Pendant l’orage/Les otages

Librairie ancienne Édouard Champion (p. 115-116).

LES OTAGES



14 mars 1915.


Qu’une armée envahissante fasse des otages civils, cela se comprend à la rigueur, mais quel besoin est-il de les maltraiter, de choisir des vieillards infirmes et de les faire marcher à coups de crosse au pas accéléré d’un cheval, de choisir des femmes et de les entasser dans des chariots ou des wagons sans leur donner à manger, de tirer de temps en temps dans le tas un coup de revolver, de faire souffrir enfin ces innocents par tous les moyens dont peut disposer un soldat brutal ? Ce sont des crimes et non des crimes imposés par la guerre aveugle, mais des crimes d’élection, des crimes perpétrés avec autant de sang-froid que de stupidité. Un de leurs raffinements semble avoir été de séparer les mères de leurs enfants et d’ajouter ainsi à la torture physique un supplice moral presque insupportable. Mais peut-on vraiment considérer comme des otages, ces gens emmenés en Allemagne sans autre but que de les faire souffrir, puisque souvent on les arrachait d’un village que les troupes allemandes évacuaient après une brève occupation ? Non, décidément on ne comprend pas le but de ces mesures odieuses.

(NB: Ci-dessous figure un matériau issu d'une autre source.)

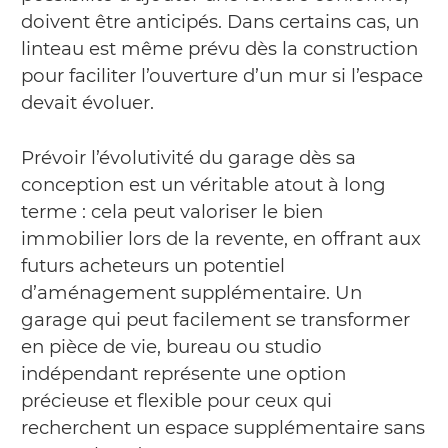
doivent être anticipés. Dans certains cas, un
linteau est même prévu dès la construction
pour faciliter l’ouverture d’un mur si l’espace
devait évoluer.
Prévoir l’évolutivité du garage dès sa
conception est un véritable atout à long
terme : cela peut valoriser le bien
immobilier lors de la revente, en offrant aux
futurs acheteurs un potentiel
d’aménagement supplémentaire. Un
garage qui peut facilement se transformer
en pièce de vie, bureau ou studio
indépendant représente une option
précieuse et flexible pour ceux qui
recherchent un espace supplémentaire sans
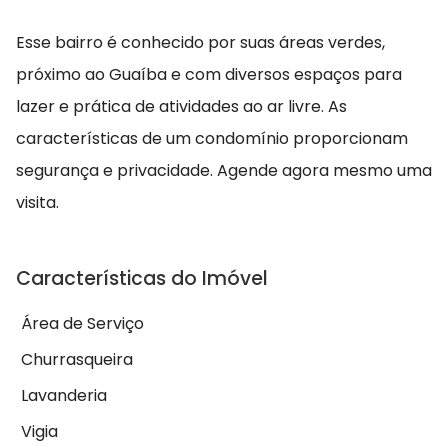
Esse bairro é conhecido por suas áreas verdes,
próximo ao Guaíba e com diversos espaços para
lazer e prática de atividades ao ar livre. As
características de um condomínio proporcionam
segurança e privacidade. Agende agora mesmo uma
visita.
Características do Imóvel
Área de Serviço
Churrasqueira
Lavanderia
Vigia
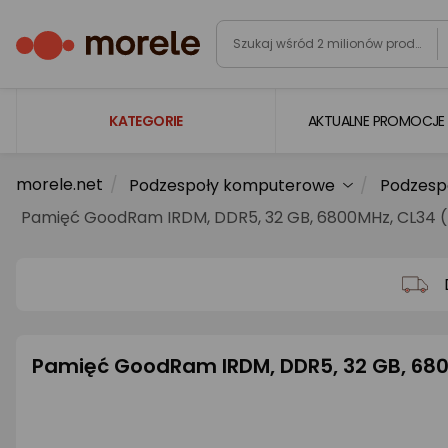
KATEGORIE
AKTUALNE PROMOCJE
morele.net
Podzespoły komputerowe
Podzesp
Laptopy
Pamięć GoodRam IRDM, DDR5, 32 GB, 6800MHz, CL34
Komputery
Podzespoły komputerowe
Gaming
Smartfony i smartwatche
Pamięć GoodRam IRDM, DDR5, 32 GB, 68
Telewizory i audio
Foto i kamery
AGD duże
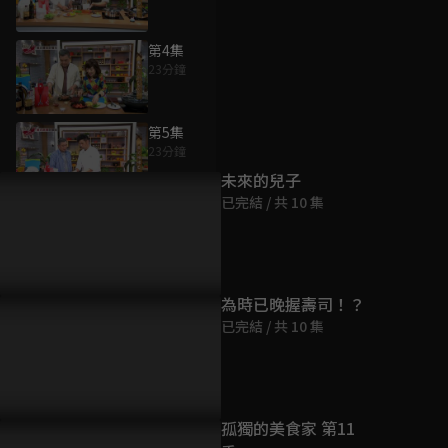
第4集
23分鐘
為您推薦
第5集
23分鐘
未來的兒子
已完結 / 共 10 集
第6集
22分鐘
第7集
為時已晚握壽司！？
23分鐘
已完結 / 共 10 集
第8集
22分鐘
孤獨的美食家 第11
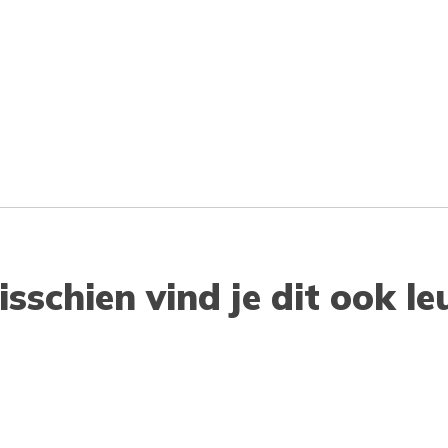
isschien vind je dit ook le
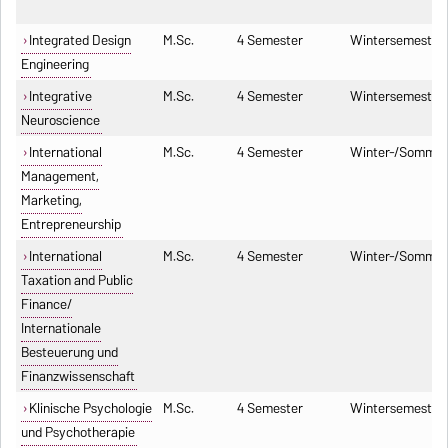
Integrated Design
M.Sc.
4 Semester
Wintersemester
Engineering
Integrative
M.Sc.
4 Semester
Wintersemester
Neuroscience
International
M.Sc.
4 Semester
Winter-/Sommer
Management,
Marketing,
Entrepreneurship
International
M.Sc.
4 Semester
Winter-/Sommer
Taxation and Public
Finance/
Internationale
Besteuerung und
Finanzwissenschaft
Klinische Psychologie
M.Sc.
4 Semester
Wintersemester
und Psychotherapie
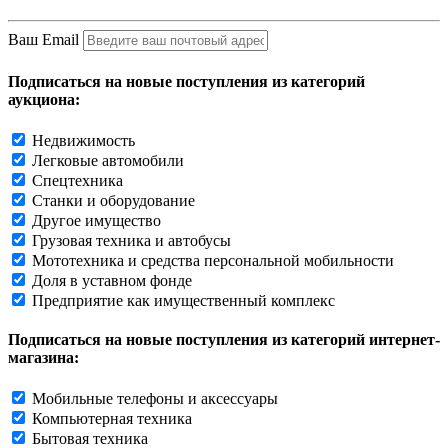
Ваш Email
Подписаться на новые поступления из категорий
аукциона:
Недвижимость
Легковые автомобили
Спецтехника
Станки и оборудование
Другое имущество
Грузовая техника и автобусы
Мототехника и средства персональной мобильности
Доля в уставном фонде
Предприятие как имущественный комплекс
Подписаться на новые поступления из категорий интернет-
магазина:
Мобильные телефоны и аксессуары
Компьютерная техника
Бытовая техника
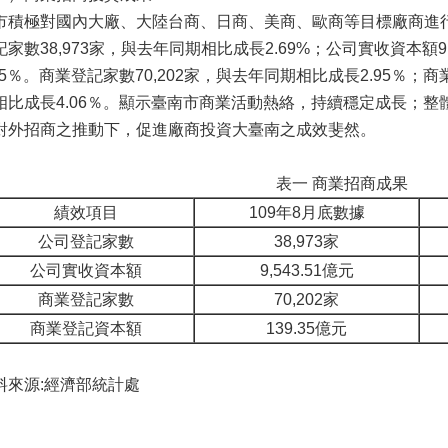
市積極對國內大廠、大陸台商、日商、美商、歐商等目標廠商進行
記家數38,973家，與去年同期相比成長2.69%；公司實收資本額9
.35％。商業登記家數70,202家，與去年同期相比成長2.95％；商
相比成長4.06％。顯示臺南市商業活動熱絡，持續穩定成長；
對外招商之推動下，促進廠商投資大臺南之成效斐然。
表一 商業招商成果
績效項目
109年8月底數據
公司登記家數
38,973家
公司實收資本額
9,543.51億元
商業登記家數
70,202家
商業登記資本額
139.35億元
料來源:經濟部統計處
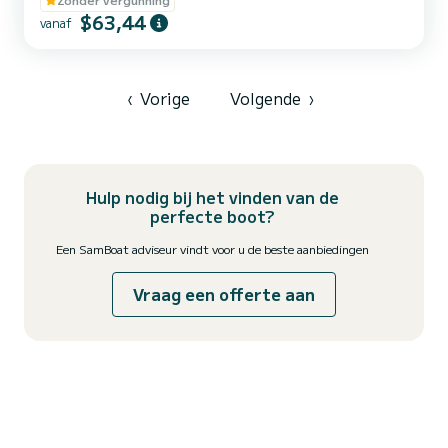
modern design. Om te zonnebaden vindt u twee grote ligweiden
$63,44
aan de achtersteven. Ook is de boot voorzien van een
vanaf
verlichtingsunit, zodat niets u in de weg staat om de
zonsondergang tegemoet te varen.
‹
Vorige
Volgende
›
Hulp nodig bij het vinden van de
perfecte boot?
Een SamBoat adviseur vindt voor u de beste aanbiedingen
Vraag een offerte aan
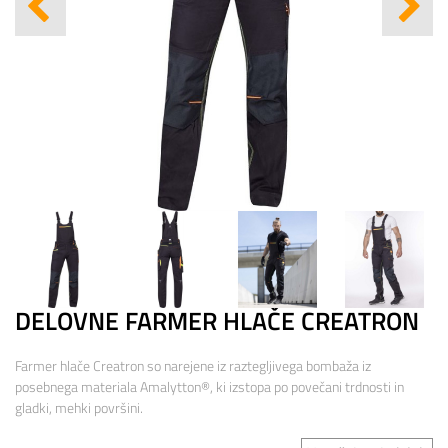
DELOVNE FARMER HLAČE CREATRON
Farmer hlače Creatron so narejene iz raztegljivega bombaža iz
posebnega materiala Amalytton®, ki izstopa po povečani trdnosti in
gladki, mehki površini.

C’est le mal pour le mal. Ainsi jadis le Peau-Rouge attachait ses prisonniers au poteau et s’amusait à les torturer. Peut-être pourrait-on y voir un but secret, celui de créer entre les deux pays une inimitié éternelle ? S’il en est ainsi, reconnaissons qu’ils ont réussi, car des procédés si lâches ne peuvent jamais être pardonnés. Ils ont semé dans les provinces du nord de la France et en Belgique de la haine, de l’horreur et du mépris pour des siècles. Mais ne croyons pas à des desseins si profonds. Pour moi je n’hésite pas à percevoir derrière tous ces actes plus encore que les mauvais instincts du sauvage, la stupidité de la brute. Qu’ils aient pour principe tout ce qui est utile est légitime, soit. Mais, dans les faits relatés dans le second rapport Payelle, l’utilité n’apparait jamais. C’est pourquoi, il n’y a rien à comprendre, mais il faut se souvenir et penser aux représailles. Pas de Tolstoïsme, mais du Biblisme, de l’implacable Biblisme.